▶ [Text under study]
The headline in the Tilden Citizen announces, "New Park Groundbreaking Ceremony Held.'' A picture shows 13 people posed shoulder to shoulder, their grins as frozen as the February soil. The mayor, a construction foreman on his afternoon break, has the familiar job of holding the shovel.
A banner in the background says, "L. RON HUBBARD PARK."
L. Ron Hubbard? The woman pauses in her reading, searches her mental files, retrieves a few scant details: Born in Tilden a long time ago, wrote something called Dianetics, founded the Church of Scientology.
The woman read some Scientology pamphlets once, and found them vaguely troubling.
Now she wonders: Is Hubbard the kind of person his hometown should make immortal?
That afternoon, after tidying the kitchen, she fastens her infant son into a stroller and pushes him three blocks to the Tilden Public Library. There, she begins her research, which continues for days.
She copies the 1991 Time magazine cover story describing Scientology as "a hugely profitable global racket" that operates "in a Mafialike manner." She samples the Web sites where critics rage about "the cult of $cientology" and its history of harassing its enemies with lawsuits and dirty tricks. She absorbs a 1995 court opinion that denounces a Scientology legal blitz as "reprehensible," and another that dismisses the church's founder as "a pathological liar."
Among Hubbard's own writings, she finds the Scientology Code of Honor and goes cold at No. 12:
Never fear to hurt another in a just cause.

▶ [Data]
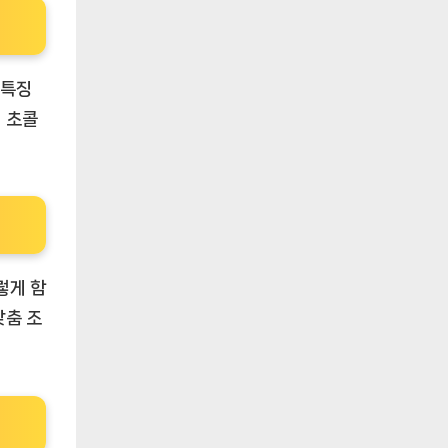
 특징
 초콜
렇게 함
맞춤 조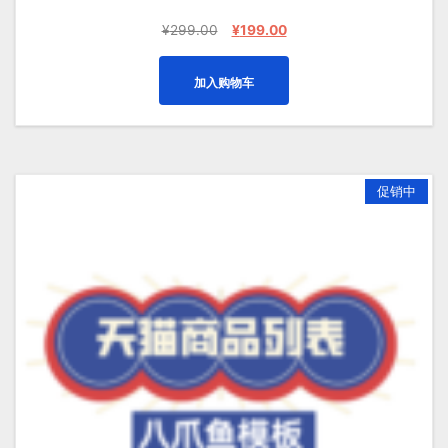
原
当
¥
299.00
¥
199.00
价
前
为：
价
加入购物车
¥299.00。
格
为：
¥199.00。
促销中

▶ [Required work] Would you reproduce word for word the part of the Tilden park story from "A banner in" to "Church of Scientology."?

▶ [Output for this exercise]
A banner in the background says, "L. RON HUBBARD PARK."
L. Ron Hubbard? The woman pauses in her reading, searches her mental files, retrieves a few scant details: Born in Tilden a long time ago, wrote something called Dianetics, founded the Church of Scientology.